EXCERPTED DATA:
>>>
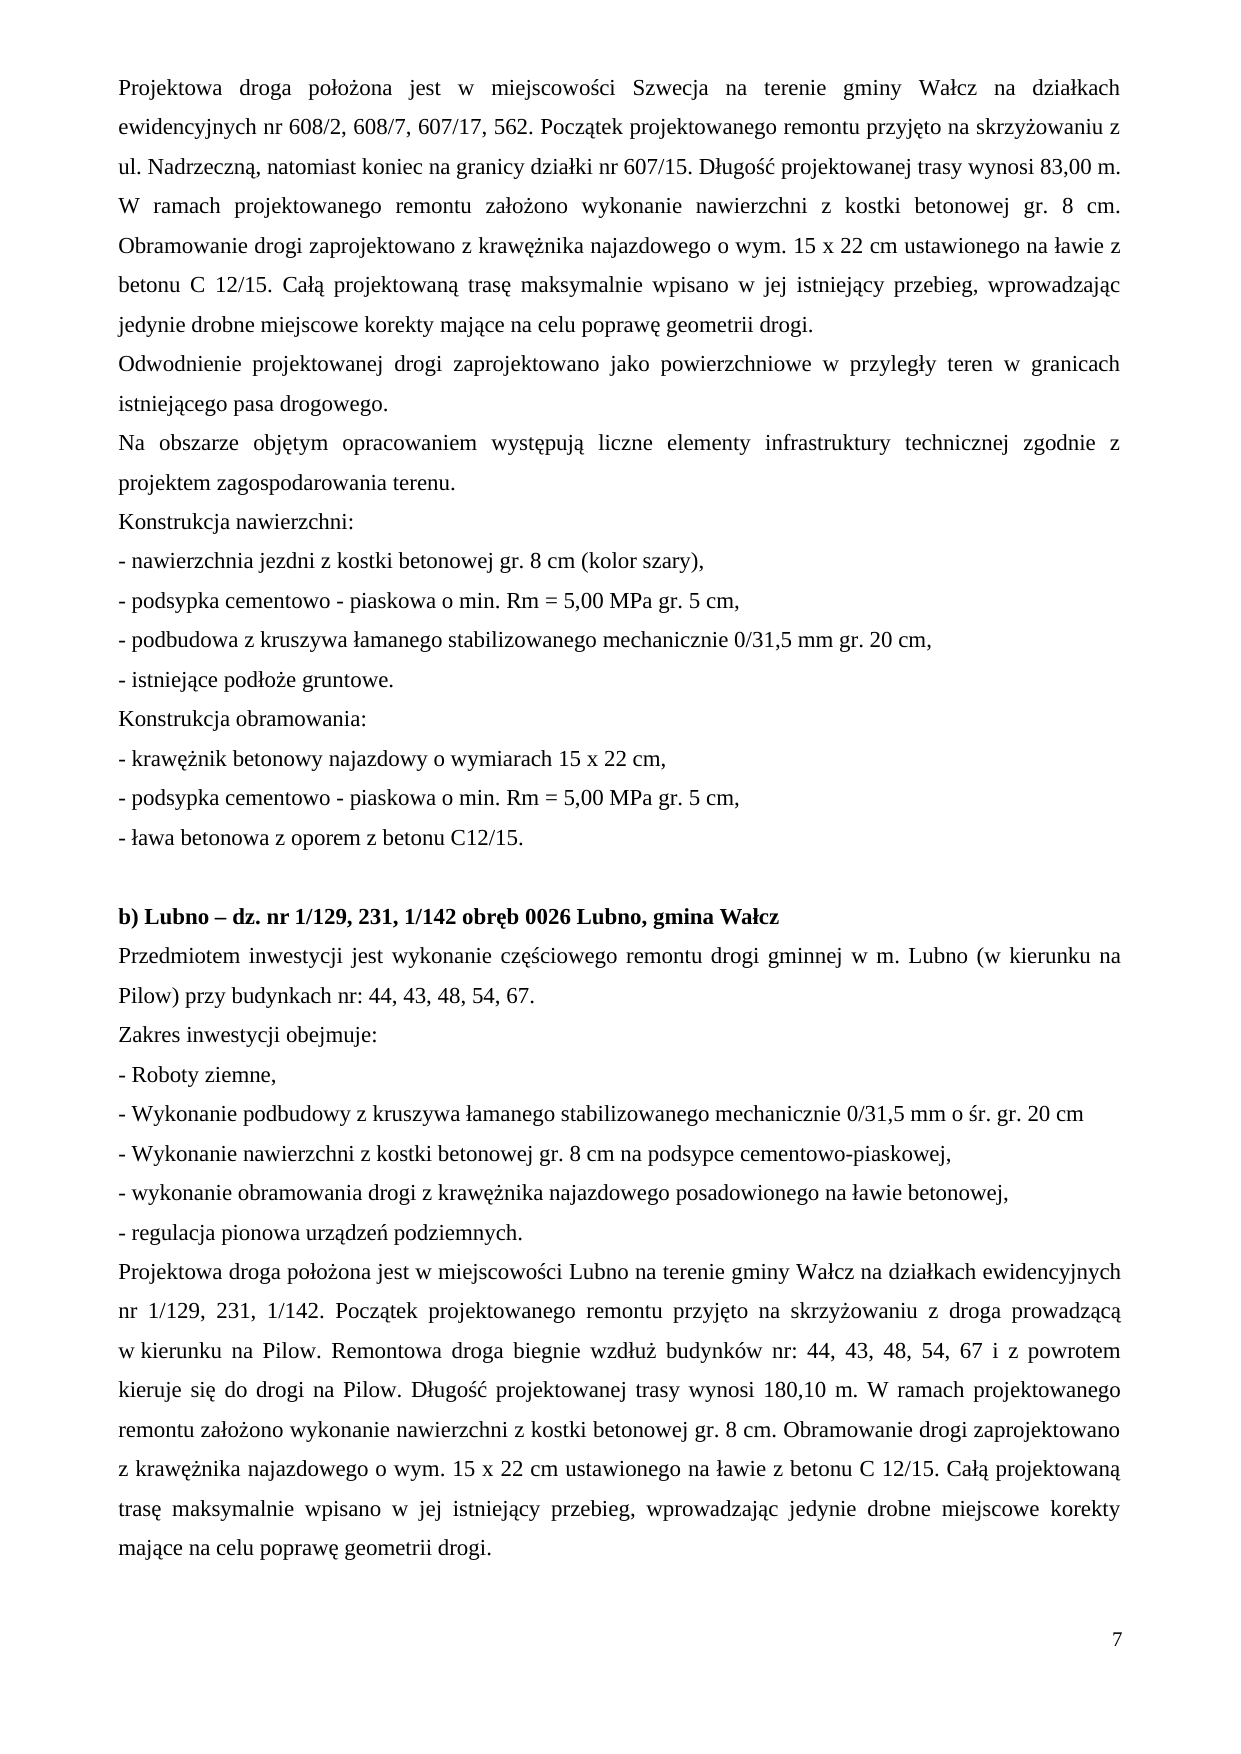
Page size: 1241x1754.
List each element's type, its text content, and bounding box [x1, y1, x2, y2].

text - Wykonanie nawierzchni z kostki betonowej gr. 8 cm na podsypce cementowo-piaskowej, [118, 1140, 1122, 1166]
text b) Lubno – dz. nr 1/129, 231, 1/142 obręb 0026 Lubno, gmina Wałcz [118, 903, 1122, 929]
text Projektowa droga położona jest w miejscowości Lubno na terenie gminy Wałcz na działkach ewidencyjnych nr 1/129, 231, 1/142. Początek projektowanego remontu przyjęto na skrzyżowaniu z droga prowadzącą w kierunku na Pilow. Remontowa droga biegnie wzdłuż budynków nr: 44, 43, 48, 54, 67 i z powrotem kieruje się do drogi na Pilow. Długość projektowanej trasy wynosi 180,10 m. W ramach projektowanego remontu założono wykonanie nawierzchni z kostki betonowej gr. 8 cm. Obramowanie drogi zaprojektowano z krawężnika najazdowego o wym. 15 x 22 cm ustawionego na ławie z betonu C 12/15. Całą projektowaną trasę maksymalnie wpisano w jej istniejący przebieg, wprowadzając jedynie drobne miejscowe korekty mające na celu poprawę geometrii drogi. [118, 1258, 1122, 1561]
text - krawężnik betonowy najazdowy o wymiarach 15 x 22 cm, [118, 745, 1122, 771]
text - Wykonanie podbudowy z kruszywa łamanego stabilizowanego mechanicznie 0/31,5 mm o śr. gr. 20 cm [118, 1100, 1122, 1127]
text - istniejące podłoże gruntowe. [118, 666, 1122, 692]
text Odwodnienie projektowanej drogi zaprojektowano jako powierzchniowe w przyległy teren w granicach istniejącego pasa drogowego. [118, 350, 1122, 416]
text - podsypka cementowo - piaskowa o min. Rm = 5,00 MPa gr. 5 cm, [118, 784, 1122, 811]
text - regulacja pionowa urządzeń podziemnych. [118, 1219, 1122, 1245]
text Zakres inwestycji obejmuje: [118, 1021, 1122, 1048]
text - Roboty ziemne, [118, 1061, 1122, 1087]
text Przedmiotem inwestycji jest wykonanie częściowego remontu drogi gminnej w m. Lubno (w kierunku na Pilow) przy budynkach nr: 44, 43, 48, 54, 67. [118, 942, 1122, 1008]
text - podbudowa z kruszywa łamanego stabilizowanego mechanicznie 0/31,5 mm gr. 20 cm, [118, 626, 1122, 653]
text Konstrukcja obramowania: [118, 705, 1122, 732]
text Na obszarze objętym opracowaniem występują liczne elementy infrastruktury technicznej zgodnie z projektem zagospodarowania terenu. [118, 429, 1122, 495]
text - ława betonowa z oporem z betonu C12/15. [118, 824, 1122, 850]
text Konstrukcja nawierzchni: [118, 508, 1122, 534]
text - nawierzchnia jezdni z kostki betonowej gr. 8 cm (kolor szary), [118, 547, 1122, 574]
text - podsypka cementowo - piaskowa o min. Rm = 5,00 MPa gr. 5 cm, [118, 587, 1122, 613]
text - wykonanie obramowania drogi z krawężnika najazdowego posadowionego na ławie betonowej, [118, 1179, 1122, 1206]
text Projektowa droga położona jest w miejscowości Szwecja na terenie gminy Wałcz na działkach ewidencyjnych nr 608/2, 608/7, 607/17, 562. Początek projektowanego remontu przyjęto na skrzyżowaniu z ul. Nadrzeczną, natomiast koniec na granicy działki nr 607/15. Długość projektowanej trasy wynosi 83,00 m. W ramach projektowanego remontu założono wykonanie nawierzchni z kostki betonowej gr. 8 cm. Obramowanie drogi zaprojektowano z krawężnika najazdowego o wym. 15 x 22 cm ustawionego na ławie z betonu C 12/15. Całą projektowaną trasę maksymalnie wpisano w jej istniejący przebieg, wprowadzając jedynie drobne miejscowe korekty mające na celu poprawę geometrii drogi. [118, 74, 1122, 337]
<<<
>>>
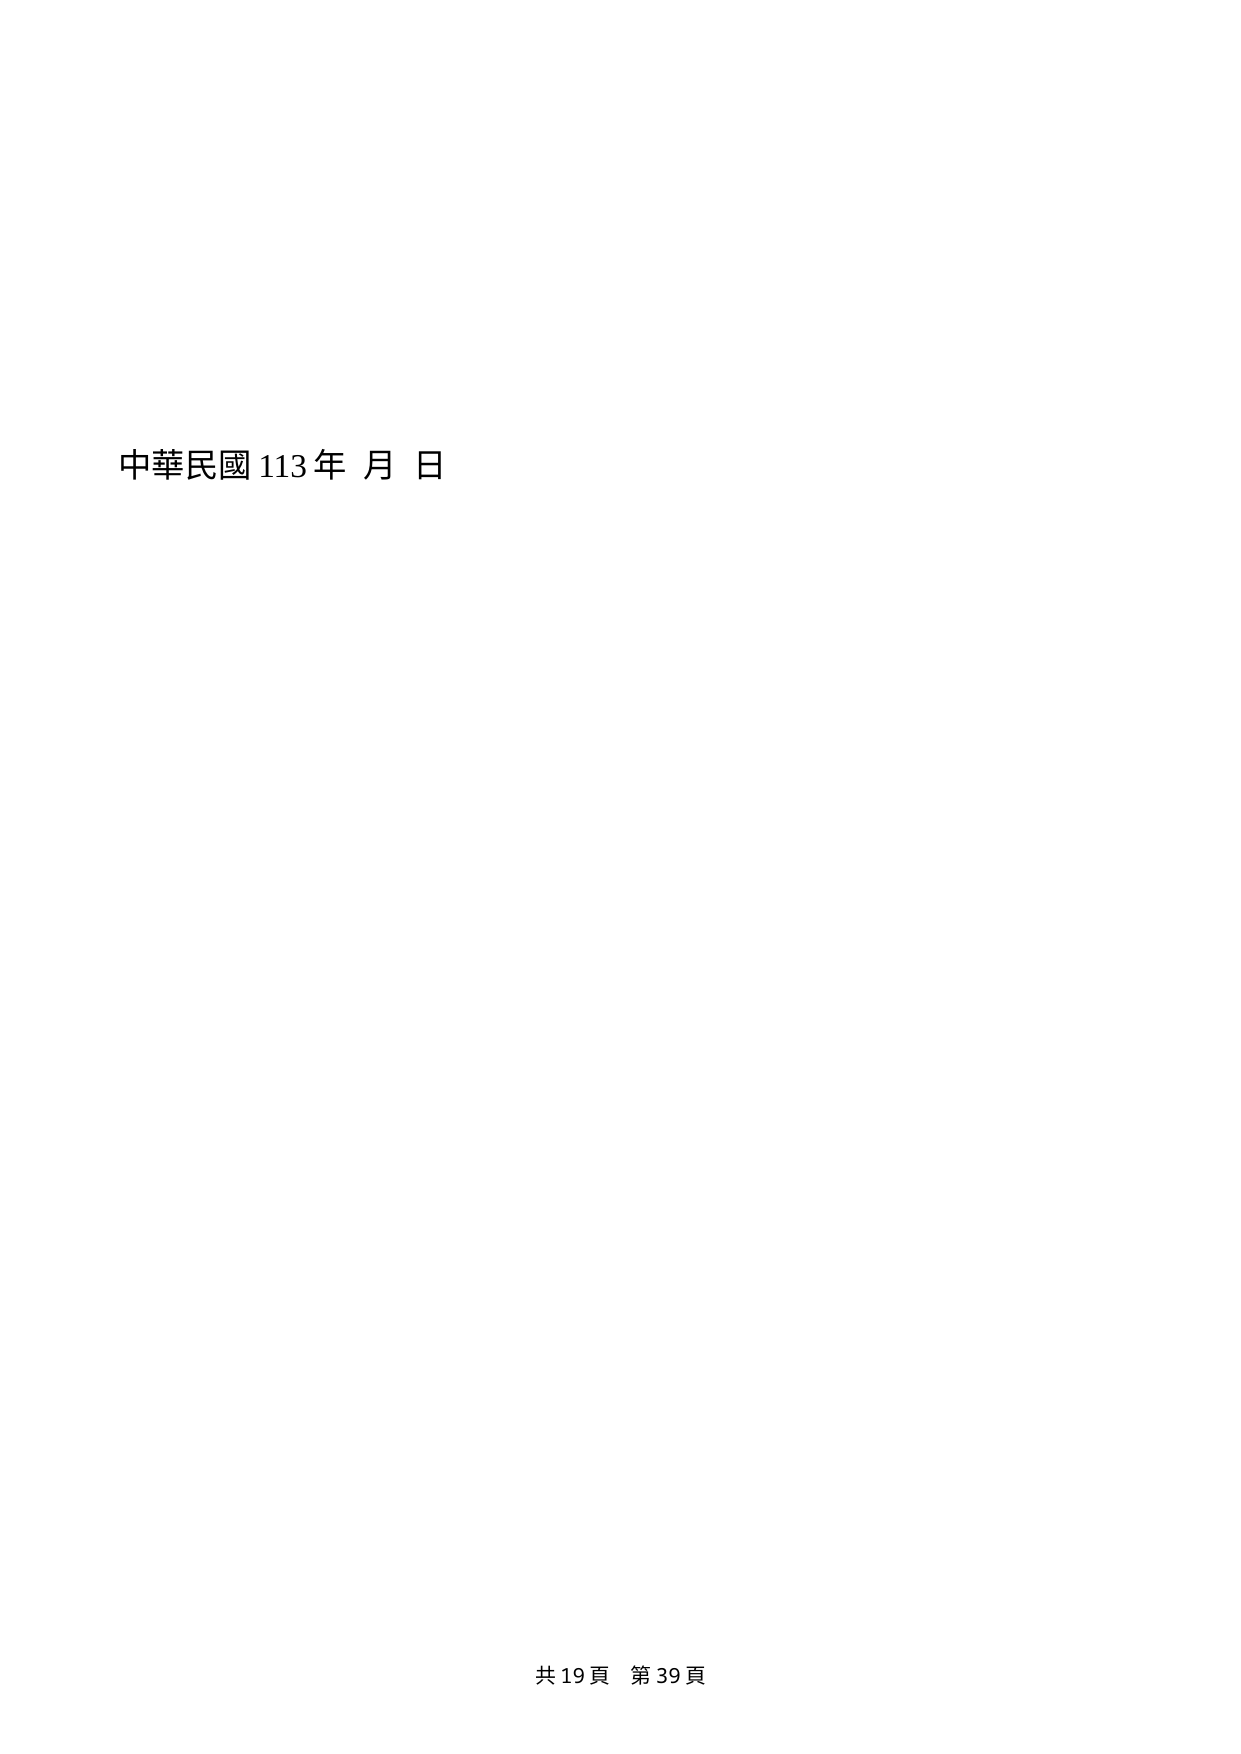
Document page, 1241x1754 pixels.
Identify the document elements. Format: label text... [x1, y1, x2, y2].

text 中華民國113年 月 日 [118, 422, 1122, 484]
<<<
Give the number of lines in the material above that contain the word "Konstrukcja", and nothing else.

FULL SOLUTION: 2